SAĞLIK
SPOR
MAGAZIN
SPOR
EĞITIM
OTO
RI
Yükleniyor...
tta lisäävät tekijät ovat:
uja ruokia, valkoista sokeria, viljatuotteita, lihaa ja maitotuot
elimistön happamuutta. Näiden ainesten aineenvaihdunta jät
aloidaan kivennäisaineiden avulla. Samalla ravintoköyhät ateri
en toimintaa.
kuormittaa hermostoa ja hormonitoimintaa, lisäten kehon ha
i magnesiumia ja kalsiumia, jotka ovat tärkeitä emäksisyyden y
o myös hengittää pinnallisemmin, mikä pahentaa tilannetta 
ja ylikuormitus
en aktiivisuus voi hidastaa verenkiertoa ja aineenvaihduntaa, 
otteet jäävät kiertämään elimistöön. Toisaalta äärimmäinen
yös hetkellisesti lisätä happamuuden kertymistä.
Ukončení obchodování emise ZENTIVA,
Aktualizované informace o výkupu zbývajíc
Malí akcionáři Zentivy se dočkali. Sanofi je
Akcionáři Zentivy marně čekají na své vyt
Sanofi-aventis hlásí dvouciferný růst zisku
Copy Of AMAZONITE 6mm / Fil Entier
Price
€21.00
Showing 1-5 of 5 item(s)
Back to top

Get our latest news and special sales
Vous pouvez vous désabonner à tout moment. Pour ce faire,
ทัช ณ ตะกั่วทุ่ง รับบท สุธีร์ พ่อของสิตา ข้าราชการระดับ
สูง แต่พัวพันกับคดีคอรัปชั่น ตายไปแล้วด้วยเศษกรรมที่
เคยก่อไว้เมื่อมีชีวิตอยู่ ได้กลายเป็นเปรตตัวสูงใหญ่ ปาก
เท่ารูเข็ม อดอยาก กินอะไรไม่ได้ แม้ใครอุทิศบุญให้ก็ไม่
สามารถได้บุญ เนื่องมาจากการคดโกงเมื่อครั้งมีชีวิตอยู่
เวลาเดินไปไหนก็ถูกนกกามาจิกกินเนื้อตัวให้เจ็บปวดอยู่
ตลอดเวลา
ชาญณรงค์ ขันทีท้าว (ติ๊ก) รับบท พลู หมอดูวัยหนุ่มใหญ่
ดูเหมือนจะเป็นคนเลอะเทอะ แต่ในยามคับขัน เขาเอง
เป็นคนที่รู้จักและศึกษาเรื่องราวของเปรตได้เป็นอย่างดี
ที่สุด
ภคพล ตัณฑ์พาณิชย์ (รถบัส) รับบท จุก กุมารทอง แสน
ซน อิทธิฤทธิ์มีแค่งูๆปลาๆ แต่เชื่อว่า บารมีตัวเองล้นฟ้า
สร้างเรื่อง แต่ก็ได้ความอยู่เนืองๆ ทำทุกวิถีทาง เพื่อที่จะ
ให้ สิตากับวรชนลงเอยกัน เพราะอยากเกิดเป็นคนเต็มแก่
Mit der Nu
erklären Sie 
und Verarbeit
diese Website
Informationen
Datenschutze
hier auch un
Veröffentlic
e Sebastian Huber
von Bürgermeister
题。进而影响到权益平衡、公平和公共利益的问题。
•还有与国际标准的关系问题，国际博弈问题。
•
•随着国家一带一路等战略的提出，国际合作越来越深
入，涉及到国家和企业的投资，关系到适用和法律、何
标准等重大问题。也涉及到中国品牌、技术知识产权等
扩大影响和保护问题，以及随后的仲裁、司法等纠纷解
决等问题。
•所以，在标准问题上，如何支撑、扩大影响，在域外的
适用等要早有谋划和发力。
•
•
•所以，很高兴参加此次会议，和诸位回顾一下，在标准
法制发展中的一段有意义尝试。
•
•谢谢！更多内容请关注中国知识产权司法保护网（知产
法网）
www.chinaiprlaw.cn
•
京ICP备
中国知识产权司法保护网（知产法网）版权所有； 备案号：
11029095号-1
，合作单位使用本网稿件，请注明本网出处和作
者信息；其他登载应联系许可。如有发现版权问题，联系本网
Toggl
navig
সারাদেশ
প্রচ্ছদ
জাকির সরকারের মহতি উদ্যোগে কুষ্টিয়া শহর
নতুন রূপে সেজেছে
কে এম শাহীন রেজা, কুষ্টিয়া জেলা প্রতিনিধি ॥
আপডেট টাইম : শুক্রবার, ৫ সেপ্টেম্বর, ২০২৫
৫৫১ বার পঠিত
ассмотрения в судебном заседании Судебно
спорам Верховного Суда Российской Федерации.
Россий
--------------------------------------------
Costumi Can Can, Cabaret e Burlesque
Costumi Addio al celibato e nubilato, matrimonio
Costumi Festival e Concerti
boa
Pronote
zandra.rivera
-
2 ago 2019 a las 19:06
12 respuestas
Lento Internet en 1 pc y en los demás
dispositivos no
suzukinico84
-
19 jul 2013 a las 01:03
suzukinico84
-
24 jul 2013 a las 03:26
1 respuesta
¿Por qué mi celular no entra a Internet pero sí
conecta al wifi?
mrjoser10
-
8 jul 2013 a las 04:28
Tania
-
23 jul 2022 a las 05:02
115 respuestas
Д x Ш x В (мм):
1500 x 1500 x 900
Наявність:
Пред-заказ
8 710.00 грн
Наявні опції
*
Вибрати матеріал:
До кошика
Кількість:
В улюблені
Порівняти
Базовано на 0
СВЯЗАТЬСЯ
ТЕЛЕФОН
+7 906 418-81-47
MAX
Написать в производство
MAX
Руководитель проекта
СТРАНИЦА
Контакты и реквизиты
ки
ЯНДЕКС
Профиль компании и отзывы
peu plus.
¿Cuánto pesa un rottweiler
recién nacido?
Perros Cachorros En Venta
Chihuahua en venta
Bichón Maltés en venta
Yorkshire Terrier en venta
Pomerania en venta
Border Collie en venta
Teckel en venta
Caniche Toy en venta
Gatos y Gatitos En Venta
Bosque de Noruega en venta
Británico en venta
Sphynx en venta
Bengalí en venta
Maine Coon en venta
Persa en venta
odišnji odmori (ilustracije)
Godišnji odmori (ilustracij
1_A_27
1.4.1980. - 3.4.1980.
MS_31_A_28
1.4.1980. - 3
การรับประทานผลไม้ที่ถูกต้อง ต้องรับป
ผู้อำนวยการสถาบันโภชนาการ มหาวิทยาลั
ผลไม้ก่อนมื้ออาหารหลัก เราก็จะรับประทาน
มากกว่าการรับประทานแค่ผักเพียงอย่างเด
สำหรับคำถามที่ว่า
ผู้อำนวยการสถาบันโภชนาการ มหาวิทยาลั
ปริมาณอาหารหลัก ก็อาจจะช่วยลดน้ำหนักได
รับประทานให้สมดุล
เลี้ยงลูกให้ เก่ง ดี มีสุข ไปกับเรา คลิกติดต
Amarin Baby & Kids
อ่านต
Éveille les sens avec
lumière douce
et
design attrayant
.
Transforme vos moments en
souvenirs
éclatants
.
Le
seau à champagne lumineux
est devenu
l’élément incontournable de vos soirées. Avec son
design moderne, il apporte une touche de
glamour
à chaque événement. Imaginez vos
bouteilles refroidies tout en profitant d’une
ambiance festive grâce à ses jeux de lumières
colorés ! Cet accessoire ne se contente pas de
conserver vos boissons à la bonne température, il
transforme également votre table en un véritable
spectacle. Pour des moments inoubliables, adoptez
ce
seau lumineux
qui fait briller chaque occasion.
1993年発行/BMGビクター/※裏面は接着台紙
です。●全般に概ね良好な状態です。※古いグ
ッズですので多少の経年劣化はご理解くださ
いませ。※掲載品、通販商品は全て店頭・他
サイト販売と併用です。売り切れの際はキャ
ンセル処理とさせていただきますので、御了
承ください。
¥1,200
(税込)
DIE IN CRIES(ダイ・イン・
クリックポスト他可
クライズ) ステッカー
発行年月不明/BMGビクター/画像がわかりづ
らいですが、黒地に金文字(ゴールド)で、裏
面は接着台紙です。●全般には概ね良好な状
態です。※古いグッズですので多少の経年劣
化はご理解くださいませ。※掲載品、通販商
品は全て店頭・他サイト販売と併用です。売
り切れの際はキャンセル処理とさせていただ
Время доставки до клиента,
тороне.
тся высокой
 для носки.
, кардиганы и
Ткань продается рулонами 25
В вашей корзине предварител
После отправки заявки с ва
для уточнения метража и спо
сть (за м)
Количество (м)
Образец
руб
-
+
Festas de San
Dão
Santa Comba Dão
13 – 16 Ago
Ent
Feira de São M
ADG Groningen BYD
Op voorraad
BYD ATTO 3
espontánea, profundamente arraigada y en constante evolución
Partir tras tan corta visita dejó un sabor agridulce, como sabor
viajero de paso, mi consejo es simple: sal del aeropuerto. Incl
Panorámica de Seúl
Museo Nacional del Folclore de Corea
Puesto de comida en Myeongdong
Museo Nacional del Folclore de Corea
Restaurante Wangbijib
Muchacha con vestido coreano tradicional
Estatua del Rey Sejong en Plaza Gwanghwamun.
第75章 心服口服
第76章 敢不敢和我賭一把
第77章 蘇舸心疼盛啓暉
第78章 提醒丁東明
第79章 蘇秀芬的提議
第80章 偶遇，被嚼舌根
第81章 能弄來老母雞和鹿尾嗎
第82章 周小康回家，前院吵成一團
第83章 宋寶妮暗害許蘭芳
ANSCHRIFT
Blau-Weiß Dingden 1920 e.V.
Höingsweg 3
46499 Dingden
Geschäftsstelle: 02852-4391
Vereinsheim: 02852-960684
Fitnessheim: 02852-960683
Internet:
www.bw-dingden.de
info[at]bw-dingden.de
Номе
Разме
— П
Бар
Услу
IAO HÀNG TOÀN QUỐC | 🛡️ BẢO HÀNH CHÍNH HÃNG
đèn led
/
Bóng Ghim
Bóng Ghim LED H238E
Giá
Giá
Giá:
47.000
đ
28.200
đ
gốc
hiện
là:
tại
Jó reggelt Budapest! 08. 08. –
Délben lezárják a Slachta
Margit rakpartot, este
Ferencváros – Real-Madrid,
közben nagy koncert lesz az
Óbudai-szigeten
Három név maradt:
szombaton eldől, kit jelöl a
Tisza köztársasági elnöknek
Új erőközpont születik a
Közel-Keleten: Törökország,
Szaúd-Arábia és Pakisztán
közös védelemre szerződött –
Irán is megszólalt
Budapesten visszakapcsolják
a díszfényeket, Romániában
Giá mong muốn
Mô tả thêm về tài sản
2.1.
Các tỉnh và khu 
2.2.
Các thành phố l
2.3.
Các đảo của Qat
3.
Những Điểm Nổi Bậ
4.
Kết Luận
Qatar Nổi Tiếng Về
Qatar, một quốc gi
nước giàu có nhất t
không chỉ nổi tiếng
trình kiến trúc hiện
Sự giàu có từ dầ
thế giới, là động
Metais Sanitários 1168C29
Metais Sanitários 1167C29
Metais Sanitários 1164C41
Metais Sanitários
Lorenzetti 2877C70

| EXERCISE GOAL |
Filter the listing for the word "Zentivy" and copy each line that has it.

| REPLY |
Malí akcionáři Zentivy se dočkali. Sanofi je
Akcionáři Zentivy marně čekají na své vyt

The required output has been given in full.